The 73-year-old accomplished everything else: the only coach in MLB history to lead five different teams to the postseason and win division titles with five different clubs, the first black coach to win 2,000 career games and one of only two individuals. He had 1,800 hits as a player and 1,800 wins as a manager in MLB history.
“I mean, I’ve got 2,000 wins and all they’re saying is I haven’t won a World Series yet, you know?” he said before the game, according to MLB.com. “So, yes, it is important. People care. We care.”
With the win, Baker became the third Black man to win a World Series behind Dave Roberts and Cito Gaston.
“My mother, she told me many times, to be African-American, you have to be twice as good to get the same thing,” he later said. “I heard that over and over again.”
Baker came tantalizingly close to capturing that elusive World Series title, reaching the final hurdle twice: in 2002 with the San Francisco Giants, 5-0 and eight out of the game at one point in Game 6, and in 2021 with the Astros.
For almost 30 years since taking charge of his first team in 1993 – the Giants – Baker has achieved that goal that eluded him every time he reached for a touchdown.
He was a crowd favorite, loved throughout baseball for his empathy and thoughtfulness, who everyone rooted for but always seemed to finish second.
Astros outfielder and first baseman Trey Mancini detailed Baker’s kindness to his players in an interview with The Athletic.
Some players on the team like banana pudding, Mancini said, so Baker would buy it for them on the road and leave it in their lockers while he brought Mancini a rosary while visiting St. Patrick’s Cathedral.

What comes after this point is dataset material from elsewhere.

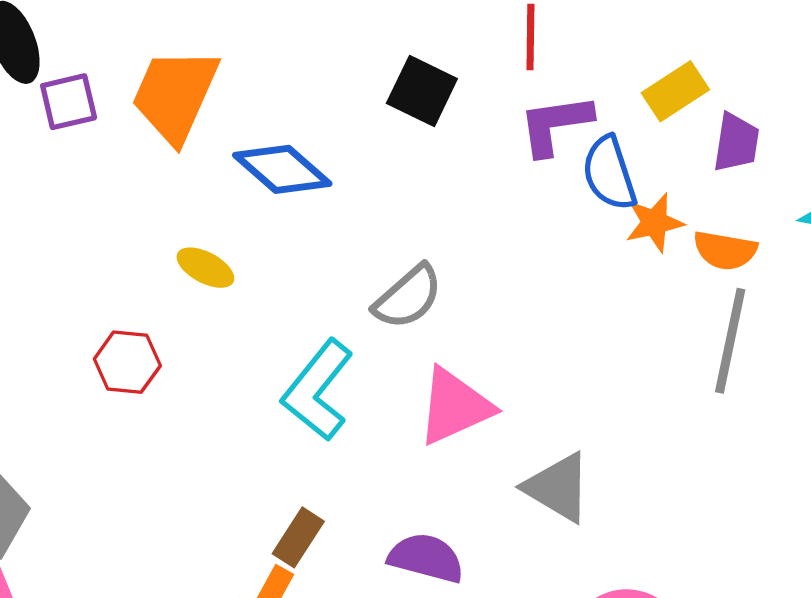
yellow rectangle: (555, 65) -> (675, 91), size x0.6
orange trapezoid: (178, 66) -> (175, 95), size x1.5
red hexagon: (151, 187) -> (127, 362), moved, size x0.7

For an Astros team that was in the way of a 2017 World Series title, when MLB discovered the franchise had illegally created a system that decoded and communicated opposing teams’ pitching signals, Baker proved to be the perfect antidote.
“When he came here in 2020, we had the whole cheating scandal and we had Covid,” Lance McCullers Jr. said. rookies, according to the New York Times.
“He was a stabilizing force for us. I wish we had done it a little earlier for him, but he really deserved this.’
And with this World Series title, Baker is not only MLB’s oldest coach, but also older than any other coach who has won a Super Bowl, NBA championship or Stanley Cup.
“I knew that would happen sooner or later, you stay long enough and you have good teams. I told him, if I win one, I want to win two, so we can go for two, we’ll see,” he said later.
Before becoming a coach, Baker had a successful playing career, winning a World Series with the Los Angeles Dodgers in 1981 and having the most two World Series wins as a player or manager in his 40-year career, according to the Elias Sports Bureau . .
“I’m so glad it took this long,” Baker added. “If this had happened a year ago, I might not be here.
“Maybe it shouldn’t have happened, so I was hoping to be able to impact the lives and families of a few young men and a lot of people around the country, showing what perseverance and character can do for you.”